(WORK INSTRUCTIONS):
Every line from the top of the records through the one bearing "If you answer" is to be reproduced exactly, and pictures are to be left out.

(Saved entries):
————

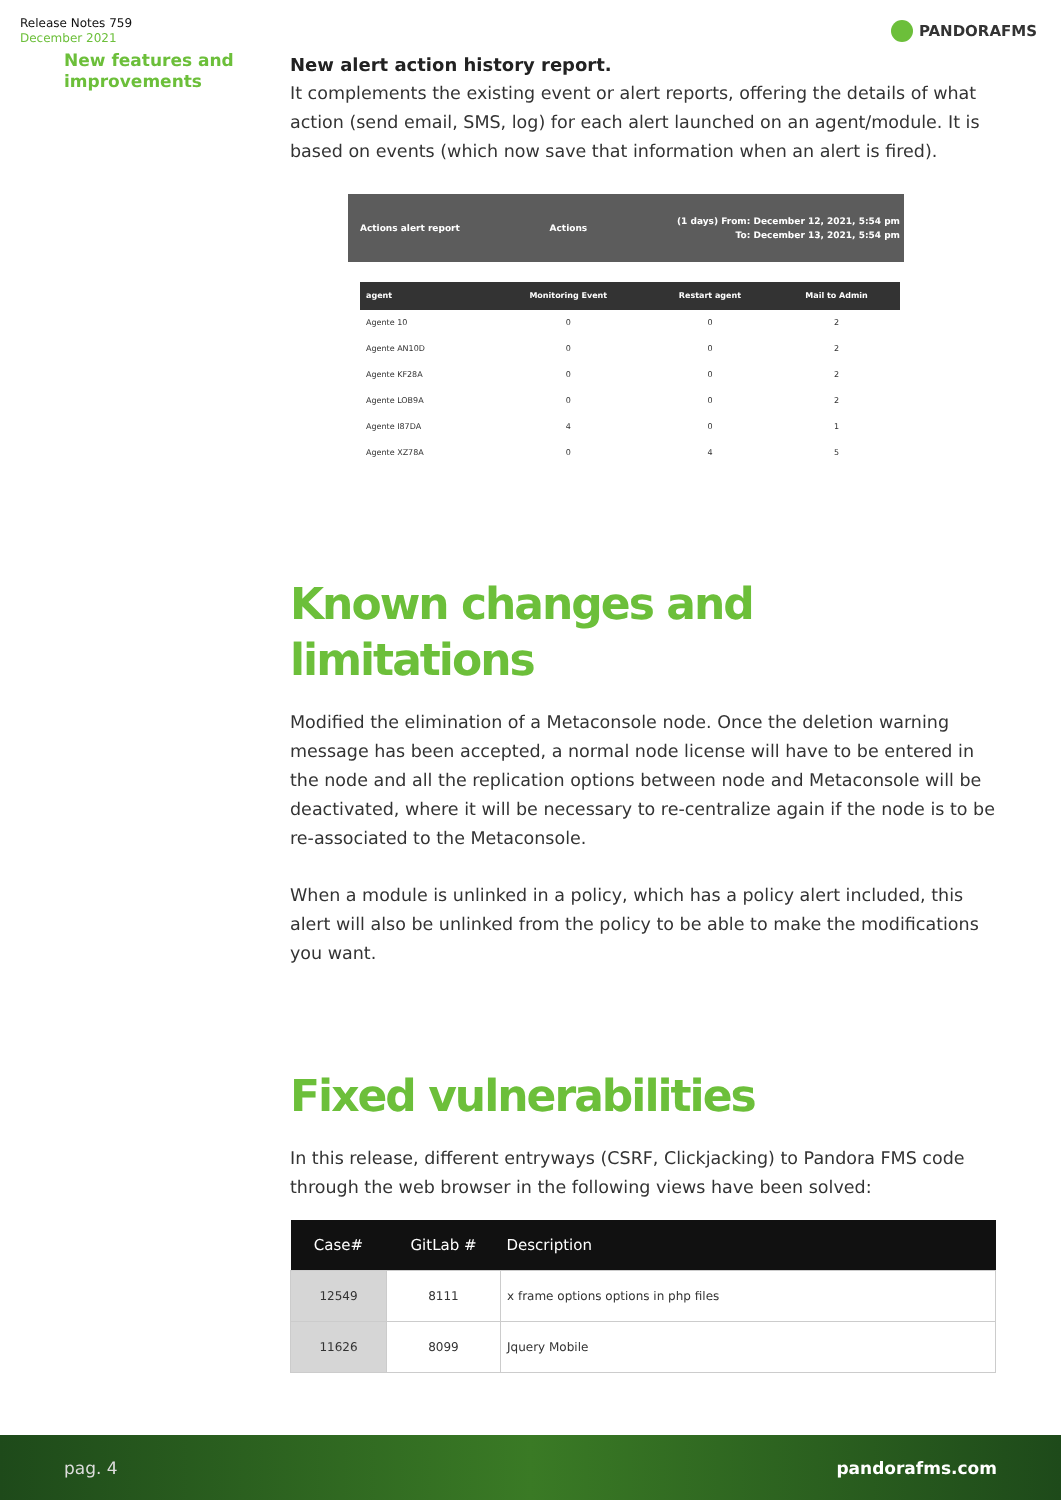Release Notes 759
December 2021
PANDORAFMS
New features and improvements
New alert action history report.
It complements the existing event or alert reports, offering the details of what action (send email, SMS, log) for each alert launched on an agent/module. It is based on events (which now save that information when an alert is fired).
Actions alert report Actions (1 days) From: December 12, 2021, 5:54 pm
To: December 13, 2021, 5:54 pm
| agent | Monitoring Event | Restart agent | Mail to Admin |
| --- | --- | --- | --- |
| Agente 10 | 0 | 0 | 2 |
| Agente AN10D | 0 | 0 | 2 |
| Agente KF28A | 0 | 0 | 2 |
| Agente LOB9A | 0 | 0 | 2 |
| Agente I87DA | 4 | 0 | 1 |
| Agente XZ78A | 0 | 4 | 5 |
Known changes and limitations
Modified the elimination of a Metaconsole node. Once the deletion warning message has been accepted, a normal node license will have to be entered in the node and all the replication options between node and Metaconsole will be deactivated, where it will be necessary to re-centralize again if the node is to be re-associated to the Metaconsole.
When a module is unlinked in a policy, which has a policy alert included, this alert will also be unlinked from the policy to be able to make the modifications you want.
Fixed vulnerabilities
In this release, different entryways (CSRF, Clickjacking) to Pandora FMS code through the web browser in the following views have been solved:
| Case# | GitLab # | Description |
| --- | --- | --- |
| 12549 | 8111 | x frame options options in php files |
| 11626 | 8099 | Jquery Mobile |
pag. 4 pandorafms.com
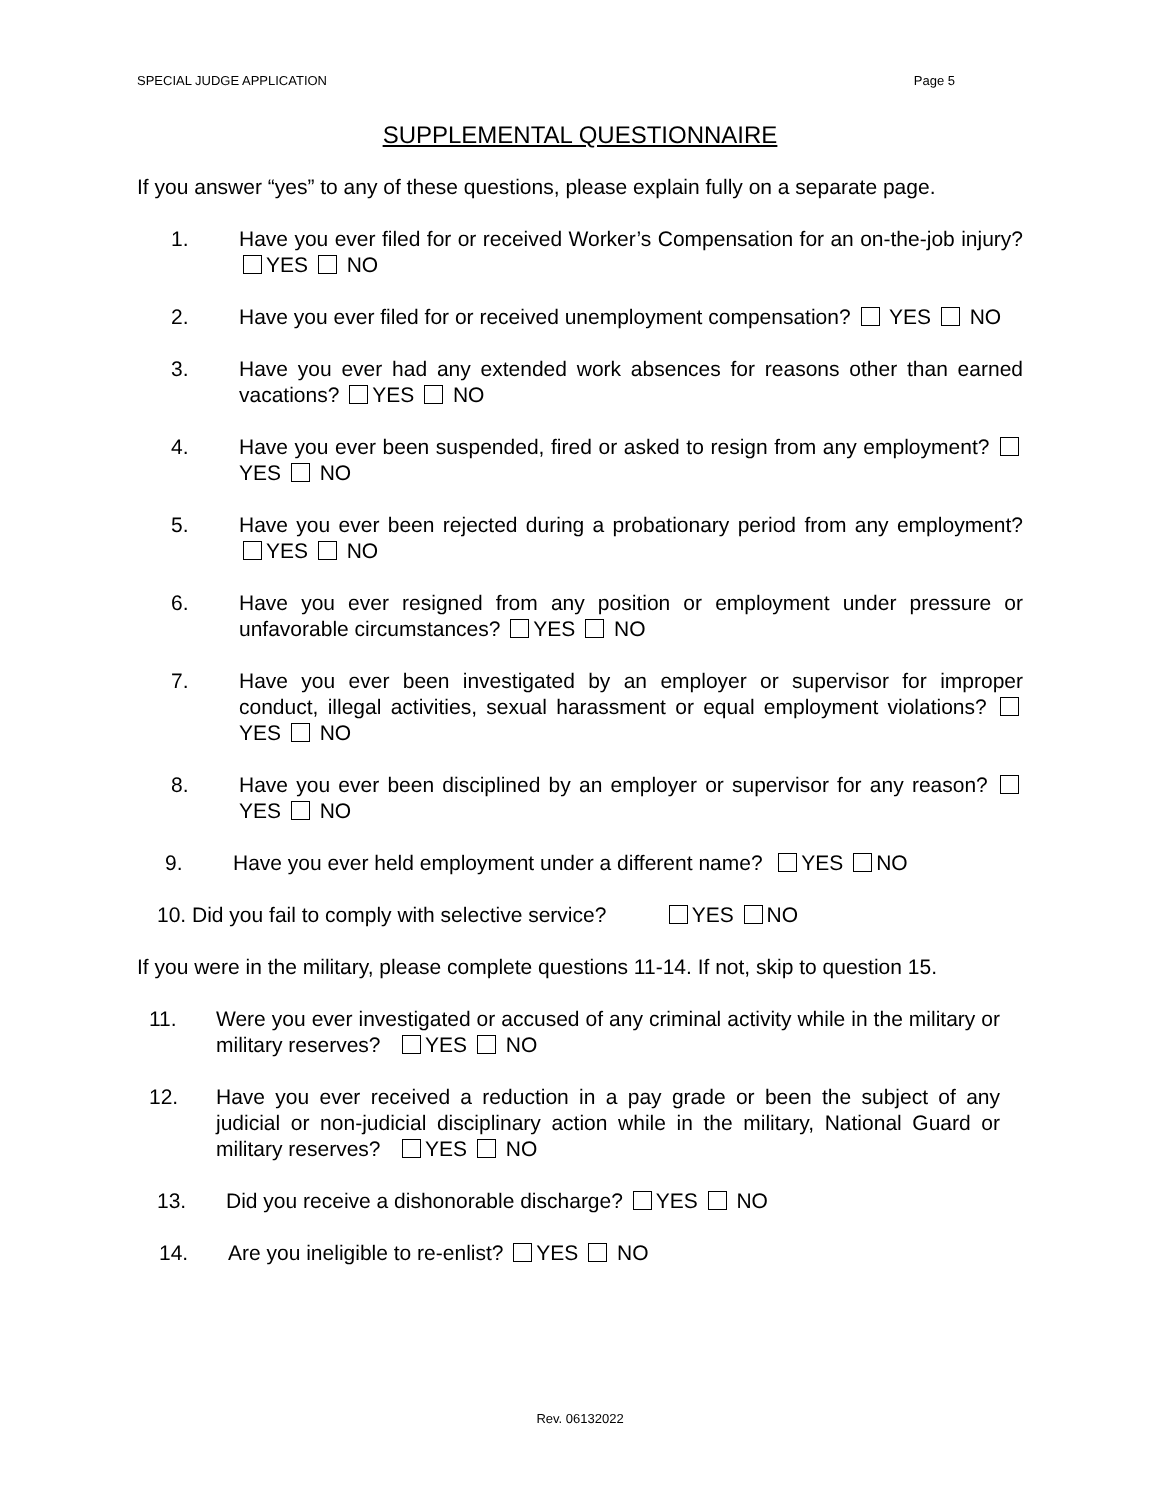SPECIAL JUDGE APPLICATION Page 5
SUPPLEMENTAL QUESTIONNAIRE
If you answer “yes” to any of these questions, please explain fully on a separate page.
1. Have you ever filed for or received Worker’s Compensation for an on-the-job injury? YES NO
2. Have you ever filed for or received unemployment compensation? YES NO
3. Have you ever had any extended work absences for reasons other than earned vacations? YES NO
4. Have you ever been suspended, fired or asked to resign from any employment? YES NO
5. Have you ever been rejected during a probationary period from any employment? YES NO
6. Have you ever resigned from any position or employment under pressure or unfavorable circumstances? YES NO
7. Have you ever been investigated by an employer or supervisor for improper conduct, illegal activities, sexual harassment or equal employment violations? YES NO
8. Have you ever been disciplined by an employer or supervisor for any reason? YES NO
9. Have you ever held employment under a different name? YES NO
10. Did you fail to comply with selective service? YES NO
If you were in the military, please complete questions 11-14. If not, skip to question 15.
11. Were you ever investigated or accused of any criminal activity while in the military or military reserves? YES NO
12. Have you ever received a reduction in a pay grade or been the subject of any judicial or non-judicial disciplinary action while in the military, National Guard or military reserves? YES NO
13. Did you receive a dishonorable discharge? YES NO
14. Are you ineligible to re-enlist? YES NO
Rev. 06132022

————

(EXERCISE OUTPUT):
Release Notes 759
December 2021
PANDORAFMS
New features and improvements
New alert action history report.
It complements the existing event or alert reports, offering the details of what action (send email, SMS, log) for each alert launched on an agent/module. It is based on events (which now save that information when an alert is fired).
Actions alert report Actions (1 days) From: December 12, 2021, 5:54 pm
To: December 13, 2021, 5:54 pm
| agent | Monitoring Event | Restart agent | Mail to Admin |
| --- | --- | --- | --- |
| Agente 10 | 0 | 0 | 2 |
| Agente AN10D | 0 | 0 | 2 |
| Agente KF28A | 0 | 0 | 2 |
| Agente LOB9A | 0 | 0 | 2 |
| Agente I87DA | 4 | 0 | 1 |
| Agente XZ78A | 0 | 4 | 5 |
Known changes and limitations
Modified the elimination of a Metaconsole node. Once the deletion warning message has been accepted, a normal node license will have to be entered in the node and all the replication options between node and Metaconsole will be deactivated, where it will be necessary to re-centralize again if the node is to be re-associated to the Metaconsole.
When a module is unlinked in a policy, which has a policy alert included, this alert will also be unlinked from the policy to be able to make the modifications you want.
Fixed vulnerabilities
In this release, different entryways (CSRF, Clickjacking) to Pandora FMS code through the web browser in the following views have been solved:
| Case# | GitLab # | Description |
| --- | --- | --- |
| 12549 | 8111 | x frame options options in php files |
| 11626 | 8099 | Jquery Mobile |
pag. 4 pandorafms.com
SPECIAL JUDGE APPLICATION Page 5
SUPPLEMENTAL QUESTIONNAIRE
If you answer “yes” to any of these questions, please explain fully on a separate page.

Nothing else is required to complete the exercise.